Sculptures in the form of tunnel books become narrative devices, drawing viewers into an unfolding scene with each layer revealing more of the landscape. The progression reflects on our relationship with the land and evokes contemplation about the possibilities for restoration and harmony.
Nature's resilience is also a source of inspiration. Drawing from the persistence of life growing from concrete cracks, I cut and layer photographs in a similar pattern. Those pieces signify renewal and hope, a visual testament to nature's remarkable ability to endure. By intertwining branches wrapped with photographs, I weave together elements of the landscape, encapsulating both the devastation wrought upon nature and the potential for proactive human intervention.

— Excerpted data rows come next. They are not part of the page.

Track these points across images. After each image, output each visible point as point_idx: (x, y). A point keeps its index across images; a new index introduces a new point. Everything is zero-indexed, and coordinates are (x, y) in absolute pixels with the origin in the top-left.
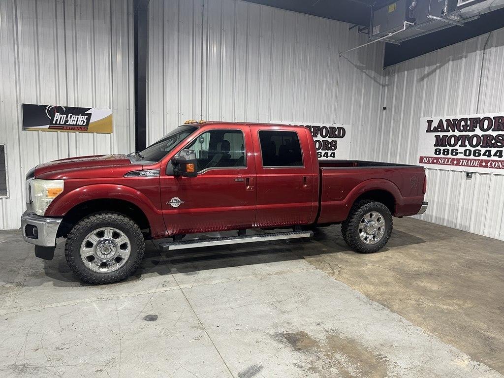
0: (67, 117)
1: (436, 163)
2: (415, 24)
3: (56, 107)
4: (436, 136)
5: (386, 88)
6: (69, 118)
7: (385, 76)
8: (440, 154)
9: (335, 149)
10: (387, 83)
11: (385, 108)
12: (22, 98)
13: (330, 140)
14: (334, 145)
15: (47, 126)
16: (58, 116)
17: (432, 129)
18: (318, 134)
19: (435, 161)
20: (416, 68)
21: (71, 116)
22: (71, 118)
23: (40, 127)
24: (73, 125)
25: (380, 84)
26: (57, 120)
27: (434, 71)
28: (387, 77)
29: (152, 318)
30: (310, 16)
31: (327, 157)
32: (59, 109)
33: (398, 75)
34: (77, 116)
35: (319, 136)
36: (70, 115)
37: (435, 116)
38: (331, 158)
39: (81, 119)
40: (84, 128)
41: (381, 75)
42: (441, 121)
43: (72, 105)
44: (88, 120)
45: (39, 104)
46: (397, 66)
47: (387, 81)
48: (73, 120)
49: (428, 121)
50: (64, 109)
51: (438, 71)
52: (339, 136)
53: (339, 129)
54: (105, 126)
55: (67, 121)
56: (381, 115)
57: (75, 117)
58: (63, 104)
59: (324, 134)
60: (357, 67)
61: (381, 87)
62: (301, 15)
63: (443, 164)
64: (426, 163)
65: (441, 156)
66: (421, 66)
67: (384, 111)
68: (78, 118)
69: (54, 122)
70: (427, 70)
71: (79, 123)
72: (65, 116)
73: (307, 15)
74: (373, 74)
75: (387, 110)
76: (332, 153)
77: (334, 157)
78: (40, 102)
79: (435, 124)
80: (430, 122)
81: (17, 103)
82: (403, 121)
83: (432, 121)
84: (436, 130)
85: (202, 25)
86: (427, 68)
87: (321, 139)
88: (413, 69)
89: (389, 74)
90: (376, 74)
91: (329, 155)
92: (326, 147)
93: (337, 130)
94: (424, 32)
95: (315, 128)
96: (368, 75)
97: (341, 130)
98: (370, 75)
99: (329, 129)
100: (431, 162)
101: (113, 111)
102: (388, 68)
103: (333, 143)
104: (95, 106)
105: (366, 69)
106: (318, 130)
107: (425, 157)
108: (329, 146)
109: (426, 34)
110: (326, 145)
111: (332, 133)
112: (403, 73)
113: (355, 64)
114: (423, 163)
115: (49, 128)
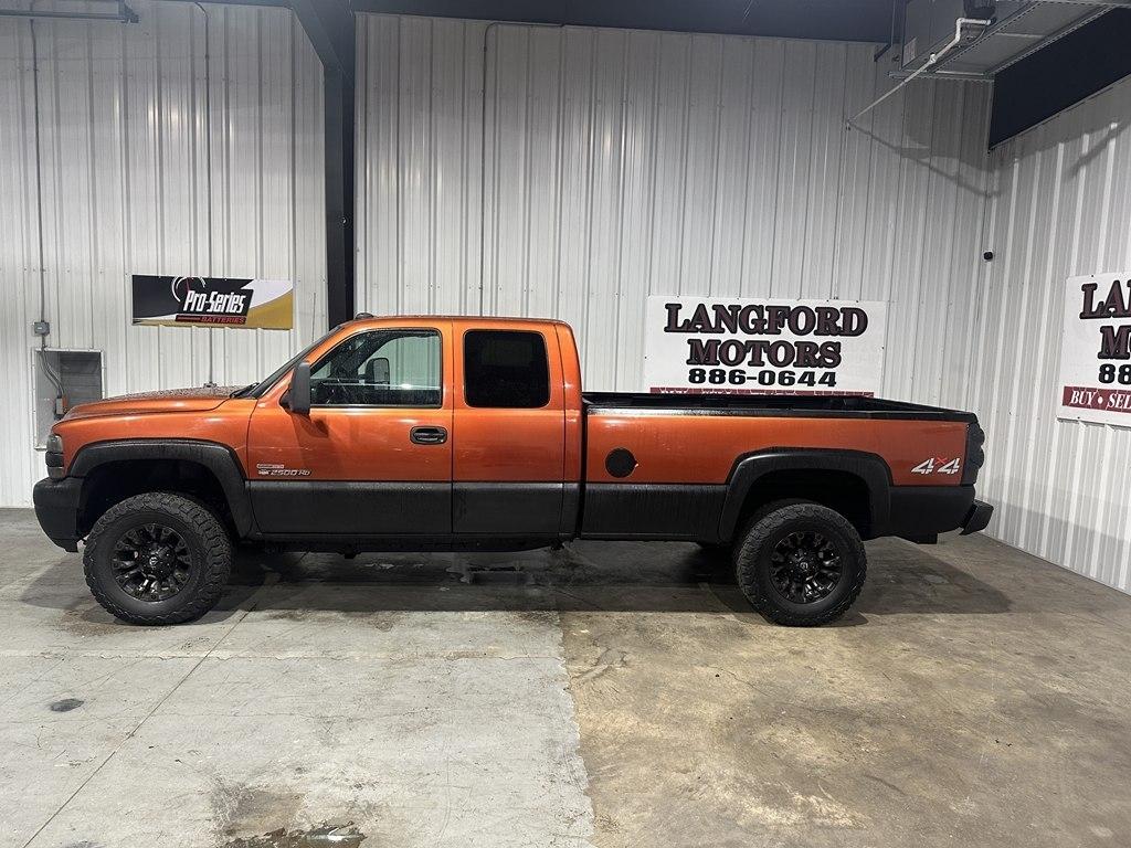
0: (208, 299)
1: (1103, 407)
2: (994, 20)
3: (189, 279)
4: (1103, 329)
5: (995, 201)
6: (211, 301)
7: (990, 170)
8: (1111, 380)
9: (837, 361)
10: (995, 189)
11: (989, 256)
12: (134, 265)
13: (820, 340)
14: (833, 355)
15: (175, 316)
16: (192, 296)
17: (1094, 309)
18: (783, 326)
19: (1100, 400)
20: (1062, 141)
21: (216, 296)
23: (161, 318)
24: (219, 313)
25: (977, 192)
26: (190, 304)
27: (1104, 145)
28: (997, 174)
29: (66, 706)
30: (760, 40)
31: (811, 383)
32: (194, 284)
33: (1021, 165)
34: (227, 296)
35: (786, 330)
36: (214, 293)
37: (1105, 271)
38: (824, 388)
39: (234, 302)
40: (239, 319)
41: (979, 167)
42: (1117, 283)
43: (218, 275)
44: (247, 302)
45: (160, 275)
46: (1018, 139)
47: (996, 182)
48: (220, 303)
49: (1084, 287)
50: (204, 283)
51: (1112, 143)
52: (847, 331)
53: (848, 312)
54: (279, 315)
56: (981, 273)
57: (223, 298)
58: (202, 274)
59: (802, 324)
60: (902, 152)
61: (982, 199)
62: (733, 41)
63: (1119, 410)
64: (1078, 405)
65: (1116, 385)
66: (1072, 136)
67: (989, 263)
68: (228, 300)
69: (185, 309)
70: (1086, 143)
71: (230, 310)
72: (205, 295)
73: (749, 39)
74: (953, 165)
75: (995, 259)
76: (826, 374)
77: (832, 383)
78: (163, 271)
79: (1101, 296)
80: (1089, 289)
81: (125, 274)
82: (1030, 288)
83: (1095, 286)
84: (1103, 311)
85: (484, 91)
86: (1086, 138)
87: (792, 338)
88: (1055, 144)
89: (1002, 165)
90: (964, 165)
91: (817, 379)
92: (806, 357)
93: (842, 315)
94: (1043, 40)
95: (774, 311)
96: (937, 171)
97: (855, 316)
98: (945, 170)
99: (816, 314)
100: (1089, 403)
101: (294, 282)
102: (999, 147)
103: (830, 349)
104: (262, 275)
105: (931, 154)
106: (781, 316)
107: (1076, 389)
108: (818, 355)
109: (1047, 44)
110: (806, 355)
111: (826, 324)
112: (1032, 157)
113: (895, 145)
114: (1072, 405)
115: (177, 320)
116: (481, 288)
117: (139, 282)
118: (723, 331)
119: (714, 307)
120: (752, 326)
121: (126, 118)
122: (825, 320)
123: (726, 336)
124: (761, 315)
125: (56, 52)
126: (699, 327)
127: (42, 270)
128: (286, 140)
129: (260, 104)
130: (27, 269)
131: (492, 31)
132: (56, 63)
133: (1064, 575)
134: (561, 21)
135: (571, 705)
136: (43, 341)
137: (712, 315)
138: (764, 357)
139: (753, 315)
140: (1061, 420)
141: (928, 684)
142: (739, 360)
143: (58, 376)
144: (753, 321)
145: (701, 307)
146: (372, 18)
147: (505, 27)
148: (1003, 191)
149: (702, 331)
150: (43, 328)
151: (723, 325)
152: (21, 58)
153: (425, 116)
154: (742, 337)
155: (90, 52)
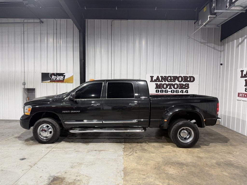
0: (56, 77)
1: (246, 97)
3: (52, 73)
4: (245, 80)
5: (222, 52)
7: (221, 46)
9: (188, 88)
10: (222, 50)
11: (221, 64)
12: (42, 71)
13: (184, 83)
14: (187, 86)
15: (49, 81)
16: (53, 77)
17: (243, 76)
20: (235, 40)
22: (58, 77)
23: (47, 81)
25: (218, 51)
26: (53, 78)
27: (244, 40)
28: (222, 46)
29: (23, 159)
30: (169, 21)
31: (183, 93)
32: (53, 74)
33: (227, 45)
34: (60, 77)
35: (177, 81)
36: (57, 76)
37: (245, 67)
38: (186, 94)
39: (61, 78)
40: (62, 81)
41: (219, 45)
43: (58, 72)
44: (64, 78)
46: (226, 39)
47: (222, 48)
48: (59, 78)
49: (241, 71)
50: (55, 74)
52: (190, 81)
53: (190, 77)
54: (70, 80)
55: (56, 79)
56: (220, 68)
57: (59, 77)
58: (55, 72)
59: (180, 80)
60: (201, 43)
61: (219, 52)
62: (163, 21)
64: (241, 97)
66: (237, 38)
67: (222, 66)
69: (52, 79)
70: (240, 40)
72: (56, 76)
73: (167, 21)
74: (213, 45)
75: (223, 65)
76: (186, 91)
78: (48, 72)
79: (245, 73)
81: (40, 73)
82: (230, 71)
83: (243, 71)
84: (245, 76)
86: (240, 39)
87: (178, 83)
88: (234, 40)
89: (223, 45)
90: (215, 45)
91: (184, 91)
92: (181, 87)
93: (189, 78)
94: (228, 19)
95: (174, 77)
96: (209, 47)
97: (192, 78)
98: (211, 46)
99: (183, 78)
100: (243, 96)
101: (74, 74)
102: (223, 41)
103: (187, 85)
104: (67, 72)
105: (208, 43)
106: (175, 78)
107: (240, 93)
108: (184, 86)
109: (229, 20)
110: (181, 86)
111: (186, 80)
112: (229, 43)
113: (199, 41)
114: (240, 97)
115: (50, 82)
116: (111, 74)
117: (43, 74)
118: (163, 82)
119: (161, 77)
120: (169, 80)
121: (41, 42)
122: (185, 79)
123: (163, 83)
124: (171, 78)
125: (28, 30)
126: (158, 81)
127: (24, 72)
128: (72, 45)
129: (67, 38)
130: (22, 72)
131: (113, 22)
132: (28, 32)
133: (239, 135)
134: (127, 19)
135: (123, 161)
136: (24, 86)
137: (160, 78)
138: (172, 87)
139: (169, 78)
140: (238, 100)
141: (201, 158)
142: (167, 88)
143: (27, 93)
144: (169, 79)
145: (158, 77)
146: (89, 20)
147: (116, 21)
148: (224, 50)
149: (158, 82)
150: (24, 84)
151: (163, 80)
152: (21, 31)
153: (100, 39)
154: (167, 83)
155: (34, 29)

Charlotta María Hauksdóttir (Icelandic, she/her/hers) is an award winning visual artist based in California, incorporating photography, collage and mixed media in her work. Residing in the USA for over 20 years, she still draws inspiration from her home country Iceland. Her work centers around the unique connection one has to places, and how memories embody and elevate those connections. Hauksdóttir received a BA in Photography from the Istituto Europeo di Design in Rome, Italy and an MFA from the San Francisco Art Institute. She also holds a Diploma in Creative and Critical Thinking from the Iceland Academy of the Arts.
Hauksdóttir’s work has been exhibited around the world, with solo exhibitions in the United States, Russia, and Iceland. Venues include, Center for Photographic Art, Berkeley Art Center, Reykjavik Museum of Photography, National Museum of Iceland, San Jose Institute of Contemporary Art, and Marin Museum of Contemporary Art. She has also been invited to participate in photography festivals in China, Portugal, Scotland, Uruguay, Kuala Lumpur, Zurich and Spain. Her photographs have been published in several magazines and books, including a monograph A Sense of Place - Imprints of Iceland that is in the collection of the Art Institute of Chicago, SFMOMA, and Princeton. Public and private collections holding her work include Stanford Health Care, Reykjavik Museum of Photography, Genentech, Fidelity Investments and the Fairmont Banff Springs. Continuum was showcased in the 12th Annual Photobook Show at the Griffin Museum of Photography. Achen’s work can be found in a number of private and corporate collections.